ABC-IGNACIO CAMACHO

La anomalía catalana no consiste en los comandos de violencia insurgente, sino en que las autoridades sean sus jefes

ANDA Quim Torra, esa minerva del nacionalismo ilustrado, llamándose a escándalo porque de buena mañana llamaron a las casas de algunos CDR y no era el lechero. Tampoco los visitados eran de la Adoración Nocturna. El empate lo deshace a favor de la democracia el mandato judicial que llevaba la Guardia Civil cuando irrumpió en busca de un material explosivo que efectivamente encontró en el registro domiciliario y que no parecía destinado a la pirotecnia de unas fiestas patronales. El molt honorable aún no ha llegado a la lección del libro gordo de Petete que dice que en los regímenes de libertades la fuerza es un monopolio que ejerce el Estado para garantizar la defensa de los ciudadanos. Así está tan molesto porque a sus brigadas de choque –«apreteu i feu bé de apretar»– y a su cinturón de protegidos pretorianos se les hayan caído las máscaras de pacifistas por tener almacenados unos cuantos artefactos de terrorismo casero y unos manuales para preparar atentados. Al fin y al cabo, quién no tiene en la despensa un poquito de teramita, gasolina y demás compuestos incendiarios, que nunca se sabe cuándo la vida te puede poner en la tesitura de utilizarlos.

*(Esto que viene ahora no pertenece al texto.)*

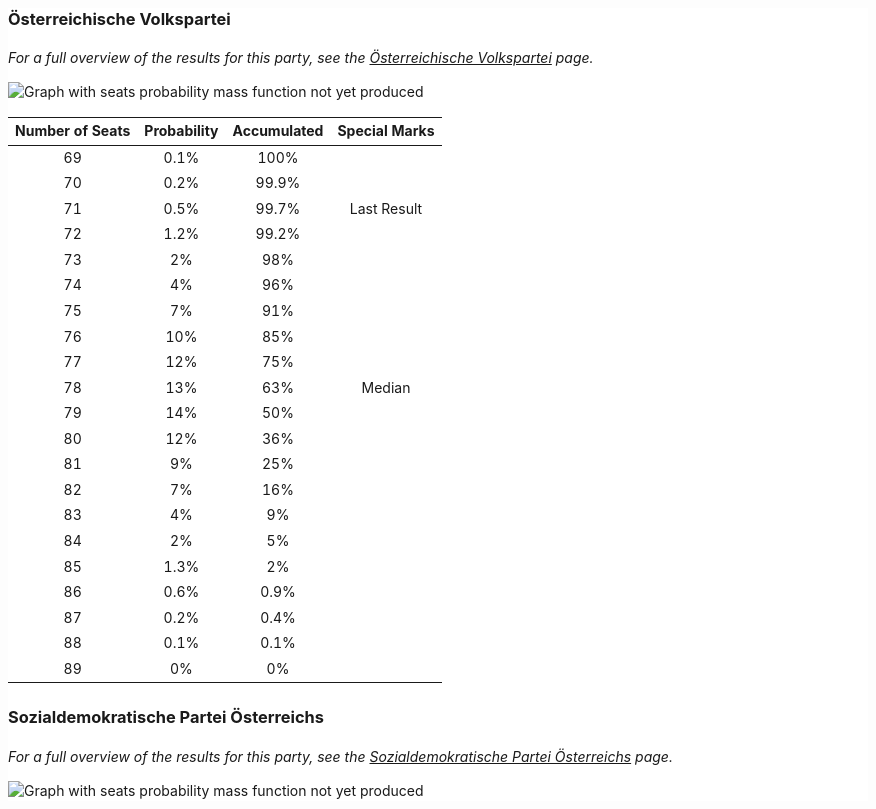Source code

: ### Österreichische Volkspartei

*For a full overview of the results for this party, see the [Österreichische Volkspartei](party-österreichischevolkspartei.html) page.*

![Graph with seats probability mass function not yet produced](2020-11-12-ResearchAffairs-seats-pmf-österreichischevolkspartei.png "Seats Probability Mass Function")

| Number of Seats | Probability | Accumulated | Special Marks |
|:---------------:|:-----------:|:-----------:|:-------------:|
| 69 | 0.1% | 100% |  |
| 70 | 0.2% | 99.9% |  |
| 71 | 0.5% | 99.7% | Last Result |
| 72 | 1.2% | 99.2% |  |
| 73 | 2% | 98% |  |
| 74 | 4% | 96% |  |
| 75 | 7% | 91% |  |
| 76 | 10% | 85% |  |
| 77 | 12% | 75% |  |
| 78 | 13% | 63% | Median |
| 79 | 14% | 50% |  |
| 80 | 12% | 36% |  |
| 81 | 9% | 25% |  |
| 82 | 7% | 16% |  |
| 83 | 4% | 9% |  |
| 84 | 2% | 5% |  |
| 85 | 1.3% | 2% |  |
| 86 | 0.6% | 0.9% |  |
| 87 | 0.2% | 0.4% |  |
| 88 | 0.1% | 0.1% |  |
| 89 | 0% | 0% |  |

### Sozialdemokratische Partei Österreichs

*For a full overview of the results for this party, see the [Sozialdemokratische Partei Österreichs](party-sozialdemokratischeparteiösterreichs.html) page.*

![Graph with seats probability mass function not yet produced](2020-11-12-ResearchAffairs-seats-pmf-sozialdemokratischeparteiösterreichs.png "Seats Probability Mass Function")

El gran problema de Cataluña no consiste en que haya un sector más o menos significativo de la población partidario de la insurrección para obtener la independencia, sino en que las autoridades forman parte de esa facción insurgente a la que dan estímulo y amparo desde las instituciones con el presidente de la Generalitat al frente. Es decir, que los representantes del Estado en la comunidad, que además tienen a su mando una Policía a la que impiden cumplir sus deberes, son los cabecillas del bando rebelde y como tales se manifiestan sin el menor inconveniente. Los comandos radicales, los que ejercen la borroka en las calles, los que arman alboroto cada vez más violento, los que intimidan a la oposición y pintan amenazas en las viviendas de los jueces, no hacen más que interpretar de manera drástica la voluntad expresa de sus jefes. Por mucho que lo maquillen con un pacifismo de colorete, el mito de la resistencia pasiva se vuelve cada vez más débil y tras su imagen desflecada aparece el retrato grupal de una vulgar banda de delincuentes… jaleada por una tropa de imbéciles.

Pero aunque sea potente la tentación de no tomarlos en serio, una nación que se aprecie a sí misma no puede aceptar esta anomalía durante mucho tiempo. Y llegará un momento en que además de los tribunales tendrá que cumplir con su responsabilidad el Gobierno. Los independentistas se han acostumbrado a despreciar el Derecho porque enfrente no encuentran más que pasividad, conformismo o encogimiento. El próximo desafío está al caer en cuanto salga la sentencia del Supremo. En plena campaña electoral, el resto de España va a medir con ojo atento hasta dónde está el presidente dispuesto a seguir haciéndose el sueco.